I needed lunch. It was early September 2023, and I was one month into my new job as a professor at Dartmouth. I asked a colleague to join me. She couldn’t come, but she warned me, “The ’27s are here now, and it’s gonna be much slower getting around campus while they figure it out.”
I had to ask her who the “’27s” were.
This was when I learned that instead of calling new students “first years,” Dartmouth has its own lingo. Now, the emails I was getting from email addresses with class, a convention I have never seen before in my 15 years in academia, made sense.
Initially, I mused that the class-year email addresses were part of the College’s efforts to prepare students to be future alums, and donors, from the moment they set foot on campus. For my first two years working here, I dismissed the class-year obsession as yet another Dartmouth quirk.
Slowly, I began to see the gravity of class years being tied to each email. The class year obsession is not a harmless quirk. Instead, it’s a convention that shines a negative light on people who are “off-track” with their original plan.
Teaching during “sophomore summer” crystallized this for me. I started the term expecting to spend time with only ’27s. That was wrong. There were ’25s, ’24s, and ’23s on campus. There weare transfer students who are designated ’28s, even though they plan to graduate in 2027.
Class years in email addresses seemed to force students to have to explain to peers and authority figures if they are “off track.” This is most apparent for people who graduate “later” than their initial class year.
This is especially troublesome because Dartmouth is an email-heavy place. Students use emails to enroll in a class, to ask for recommendations, to network and apparently, for “flitzing.”
My seminar students spent this past summer discussing how cultural shifts and economic changes have left the traditional American adulthood markers out of reach. Many young people, especially in the 1960s, would move through five markers of adulthood relatively quickly and in a sequence. They would complete their education, leave home, become financially independent, get married and have children. All of these are jeopardized in today’s economy — young people today take longer to complete some of these markers, do them in different orders, or skip them entirely.
Many Dartmouth students are accustomed to having plans and doing everything they can to actualize those plans. When I float the idea of reconsidering law school, or changing majors in junior year, students return looks of anguish.
Part of adulthood, especially in contemporary times, is coming into one’s own by dealing with curveballs and making one’s own decisions. Sometimes this includes altering one’s academic timeline to deal with a changed major, a family tragedy or a health challenge. We should normalize this.
Dartmouth’s class-year email addresses do just the opposite. They make those who are “off-track” stand out. Dartmouth’s six-year graduation rate is 96%. That is higher than the average for four-year institutions, where just 64% of students graduate within six years. There is a reason colleges report six-year graduation rates, rather than four-year graduation rates: it’s not uncommon for students to need more time, according to the Hechinger Report.
It’s true that even if Dartmouth removed class year from email addresses, people might just add “Class of 2027” to their email signature. Class year distinctions are more resilient than an email address — we still have Orientation Week, and there will always be a crop of new kids on the block.

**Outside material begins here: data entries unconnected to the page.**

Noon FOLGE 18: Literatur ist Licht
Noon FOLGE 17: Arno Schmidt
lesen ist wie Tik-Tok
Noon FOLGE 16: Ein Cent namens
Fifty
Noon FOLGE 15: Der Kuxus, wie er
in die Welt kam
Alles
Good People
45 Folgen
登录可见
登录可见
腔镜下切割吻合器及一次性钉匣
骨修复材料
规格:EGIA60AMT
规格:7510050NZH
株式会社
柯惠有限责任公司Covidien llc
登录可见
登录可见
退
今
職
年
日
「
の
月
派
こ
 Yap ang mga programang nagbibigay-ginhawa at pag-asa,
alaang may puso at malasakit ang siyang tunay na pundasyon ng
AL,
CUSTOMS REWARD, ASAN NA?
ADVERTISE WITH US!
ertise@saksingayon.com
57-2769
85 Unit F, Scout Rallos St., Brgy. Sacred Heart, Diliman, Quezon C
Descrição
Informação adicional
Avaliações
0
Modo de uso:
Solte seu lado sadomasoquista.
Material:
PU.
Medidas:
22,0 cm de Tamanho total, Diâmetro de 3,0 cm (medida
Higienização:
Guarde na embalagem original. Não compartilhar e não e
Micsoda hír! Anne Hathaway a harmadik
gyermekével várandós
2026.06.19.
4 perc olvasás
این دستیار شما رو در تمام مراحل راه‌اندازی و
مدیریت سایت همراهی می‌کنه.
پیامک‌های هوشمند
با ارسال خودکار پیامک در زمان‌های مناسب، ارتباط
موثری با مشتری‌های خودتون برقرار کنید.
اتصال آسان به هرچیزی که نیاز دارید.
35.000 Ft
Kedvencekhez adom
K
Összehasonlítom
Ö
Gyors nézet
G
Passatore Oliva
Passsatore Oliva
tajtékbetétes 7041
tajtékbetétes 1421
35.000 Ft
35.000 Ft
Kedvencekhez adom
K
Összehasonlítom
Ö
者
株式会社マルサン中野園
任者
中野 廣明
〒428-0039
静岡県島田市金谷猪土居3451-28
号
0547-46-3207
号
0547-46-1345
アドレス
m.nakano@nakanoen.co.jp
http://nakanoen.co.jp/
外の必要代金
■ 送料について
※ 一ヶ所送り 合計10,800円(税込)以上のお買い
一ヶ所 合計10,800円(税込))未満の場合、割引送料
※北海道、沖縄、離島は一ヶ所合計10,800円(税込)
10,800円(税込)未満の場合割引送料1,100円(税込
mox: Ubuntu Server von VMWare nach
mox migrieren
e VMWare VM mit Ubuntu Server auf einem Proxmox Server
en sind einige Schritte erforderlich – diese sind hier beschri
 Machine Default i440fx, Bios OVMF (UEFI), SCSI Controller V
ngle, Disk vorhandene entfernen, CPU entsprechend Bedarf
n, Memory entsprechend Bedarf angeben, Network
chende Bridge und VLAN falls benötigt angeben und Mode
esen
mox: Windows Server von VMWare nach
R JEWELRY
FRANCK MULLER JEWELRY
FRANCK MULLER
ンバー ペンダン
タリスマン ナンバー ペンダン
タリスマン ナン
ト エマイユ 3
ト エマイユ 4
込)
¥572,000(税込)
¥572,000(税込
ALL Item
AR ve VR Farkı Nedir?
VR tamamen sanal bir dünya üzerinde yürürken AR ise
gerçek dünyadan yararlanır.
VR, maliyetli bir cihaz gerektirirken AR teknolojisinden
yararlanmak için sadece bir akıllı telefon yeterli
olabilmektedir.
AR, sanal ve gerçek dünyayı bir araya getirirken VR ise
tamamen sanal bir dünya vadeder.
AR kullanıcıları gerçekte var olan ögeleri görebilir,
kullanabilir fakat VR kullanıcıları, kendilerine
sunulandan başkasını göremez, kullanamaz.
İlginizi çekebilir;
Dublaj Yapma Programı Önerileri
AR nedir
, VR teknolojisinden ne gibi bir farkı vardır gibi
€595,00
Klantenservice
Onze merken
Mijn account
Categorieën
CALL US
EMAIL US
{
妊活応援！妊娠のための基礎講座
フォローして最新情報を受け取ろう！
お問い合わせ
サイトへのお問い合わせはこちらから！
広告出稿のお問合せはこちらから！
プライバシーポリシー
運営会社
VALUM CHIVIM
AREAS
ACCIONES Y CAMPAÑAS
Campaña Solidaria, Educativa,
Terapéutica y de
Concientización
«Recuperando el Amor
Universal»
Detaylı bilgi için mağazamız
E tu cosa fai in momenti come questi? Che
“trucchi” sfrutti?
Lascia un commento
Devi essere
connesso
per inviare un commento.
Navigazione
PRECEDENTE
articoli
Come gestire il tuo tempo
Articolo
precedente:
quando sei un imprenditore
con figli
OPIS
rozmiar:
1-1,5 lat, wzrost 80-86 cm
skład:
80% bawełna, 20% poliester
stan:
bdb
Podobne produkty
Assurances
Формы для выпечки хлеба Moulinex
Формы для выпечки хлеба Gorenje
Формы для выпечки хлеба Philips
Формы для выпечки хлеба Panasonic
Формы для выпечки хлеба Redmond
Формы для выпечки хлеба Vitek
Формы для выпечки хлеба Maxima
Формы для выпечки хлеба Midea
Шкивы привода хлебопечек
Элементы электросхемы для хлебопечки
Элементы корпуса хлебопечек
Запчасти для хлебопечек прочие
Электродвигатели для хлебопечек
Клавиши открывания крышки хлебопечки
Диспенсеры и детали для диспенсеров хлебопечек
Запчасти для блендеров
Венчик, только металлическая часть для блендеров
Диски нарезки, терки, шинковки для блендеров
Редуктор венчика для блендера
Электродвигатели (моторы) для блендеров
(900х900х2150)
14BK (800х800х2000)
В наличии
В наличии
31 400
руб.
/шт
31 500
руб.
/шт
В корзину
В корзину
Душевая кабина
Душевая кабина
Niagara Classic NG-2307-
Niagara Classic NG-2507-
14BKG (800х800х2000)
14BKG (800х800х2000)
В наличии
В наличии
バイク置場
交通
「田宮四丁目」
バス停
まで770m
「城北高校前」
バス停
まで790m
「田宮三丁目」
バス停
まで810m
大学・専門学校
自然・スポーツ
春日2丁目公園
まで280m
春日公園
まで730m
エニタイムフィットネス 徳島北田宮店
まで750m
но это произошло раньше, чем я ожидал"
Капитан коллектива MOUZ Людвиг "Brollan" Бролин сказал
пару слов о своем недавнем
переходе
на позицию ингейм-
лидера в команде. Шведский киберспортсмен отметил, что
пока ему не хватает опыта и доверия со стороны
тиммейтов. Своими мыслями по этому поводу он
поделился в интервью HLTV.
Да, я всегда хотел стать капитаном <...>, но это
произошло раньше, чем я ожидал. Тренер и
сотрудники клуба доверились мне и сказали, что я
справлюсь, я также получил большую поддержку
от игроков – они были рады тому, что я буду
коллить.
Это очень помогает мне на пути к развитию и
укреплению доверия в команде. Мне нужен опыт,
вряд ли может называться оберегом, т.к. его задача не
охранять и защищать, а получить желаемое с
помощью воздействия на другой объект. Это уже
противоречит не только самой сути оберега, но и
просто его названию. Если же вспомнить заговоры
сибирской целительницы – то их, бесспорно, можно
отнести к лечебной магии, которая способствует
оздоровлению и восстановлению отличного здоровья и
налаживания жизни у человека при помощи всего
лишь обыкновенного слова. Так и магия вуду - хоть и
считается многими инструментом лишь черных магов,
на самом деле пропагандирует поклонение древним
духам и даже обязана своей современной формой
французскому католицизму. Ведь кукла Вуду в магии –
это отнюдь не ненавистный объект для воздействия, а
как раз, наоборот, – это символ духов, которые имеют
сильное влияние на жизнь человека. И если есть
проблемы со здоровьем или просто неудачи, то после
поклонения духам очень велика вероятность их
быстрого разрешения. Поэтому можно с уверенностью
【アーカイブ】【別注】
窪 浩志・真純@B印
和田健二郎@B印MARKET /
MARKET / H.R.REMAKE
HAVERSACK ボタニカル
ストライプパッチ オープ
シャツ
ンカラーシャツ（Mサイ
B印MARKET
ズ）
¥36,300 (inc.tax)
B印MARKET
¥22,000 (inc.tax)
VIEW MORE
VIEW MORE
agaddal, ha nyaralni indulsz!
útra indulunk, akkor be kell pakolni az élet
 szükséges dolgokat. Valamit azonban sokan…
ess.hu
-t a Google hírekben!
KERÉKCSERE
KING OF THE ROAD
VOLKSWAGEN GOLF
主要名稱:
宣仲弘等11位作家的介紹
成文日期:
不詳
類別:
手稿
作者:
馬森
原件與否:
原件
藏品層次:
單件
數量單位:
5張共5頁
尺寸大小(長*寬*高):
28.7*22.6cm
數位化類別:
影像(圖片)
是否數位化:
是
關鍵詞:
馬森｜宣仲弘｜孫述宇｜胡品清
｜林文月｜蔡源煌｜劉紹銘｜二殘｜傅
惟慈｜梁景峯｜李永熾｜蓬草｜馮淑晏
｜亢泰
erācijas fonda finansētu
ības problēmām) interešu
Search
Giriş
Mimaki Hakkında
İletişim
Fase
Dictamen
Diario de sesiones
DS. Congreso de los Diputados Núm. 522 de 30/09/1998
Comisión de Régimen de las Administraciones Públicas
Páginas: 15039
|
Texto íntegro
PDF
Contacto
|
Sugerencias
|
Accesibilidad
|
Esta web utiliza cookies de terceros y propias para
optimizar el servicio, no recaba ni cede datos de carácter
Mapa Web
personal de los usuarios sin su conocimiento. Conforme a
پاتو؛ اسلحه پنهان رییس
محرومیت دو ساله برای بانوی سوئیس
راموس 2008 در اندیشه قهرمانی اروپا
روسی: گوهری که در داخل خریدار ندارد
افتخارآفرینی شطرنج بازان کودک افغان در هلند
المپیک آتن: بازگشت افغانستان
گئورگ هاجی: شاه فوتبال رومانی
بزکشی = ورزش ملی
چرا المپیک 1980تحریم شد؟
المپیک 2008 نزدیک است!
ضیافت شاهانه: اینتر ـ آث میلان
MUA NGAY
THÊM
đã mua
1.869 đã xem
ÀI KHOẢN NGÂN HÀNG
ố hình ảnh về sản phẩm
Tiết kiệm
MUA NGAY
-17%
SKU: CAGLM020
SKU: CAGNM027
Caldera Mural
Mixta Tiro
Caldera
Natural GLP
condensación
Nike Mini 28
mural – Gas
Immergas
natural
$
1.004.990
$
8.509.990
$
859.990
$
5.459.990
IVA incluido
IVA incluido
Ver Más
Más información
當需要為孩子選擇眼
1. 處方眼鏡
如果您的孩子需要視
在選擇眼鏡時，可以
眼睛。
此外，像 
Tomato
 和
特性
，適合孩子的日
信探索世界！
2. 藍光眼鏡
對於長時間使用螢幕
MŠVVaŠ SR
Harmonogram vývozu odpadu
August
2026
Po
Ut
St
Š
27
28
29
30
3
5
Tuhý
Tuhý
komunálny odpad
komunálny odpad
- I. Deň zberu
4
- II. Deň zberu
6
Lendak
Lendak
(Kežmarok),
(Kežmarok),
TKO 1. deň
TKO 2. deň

Changing an email address is a small step. But for transfer students, students who took a break or students who failed some classes, it is a meaningful step. It lets students digitally introduce themselves on their own terms. And for the “my plans generally work out” group of students, it de-emphasizes the idea that all young people can or should actualize their original plans, right on time.
Casey Stockstill is an assistant professor of sociology at Dartmouth College. Guest columns represent the views of their author(s), which are not necessarily those of The Dartmouth.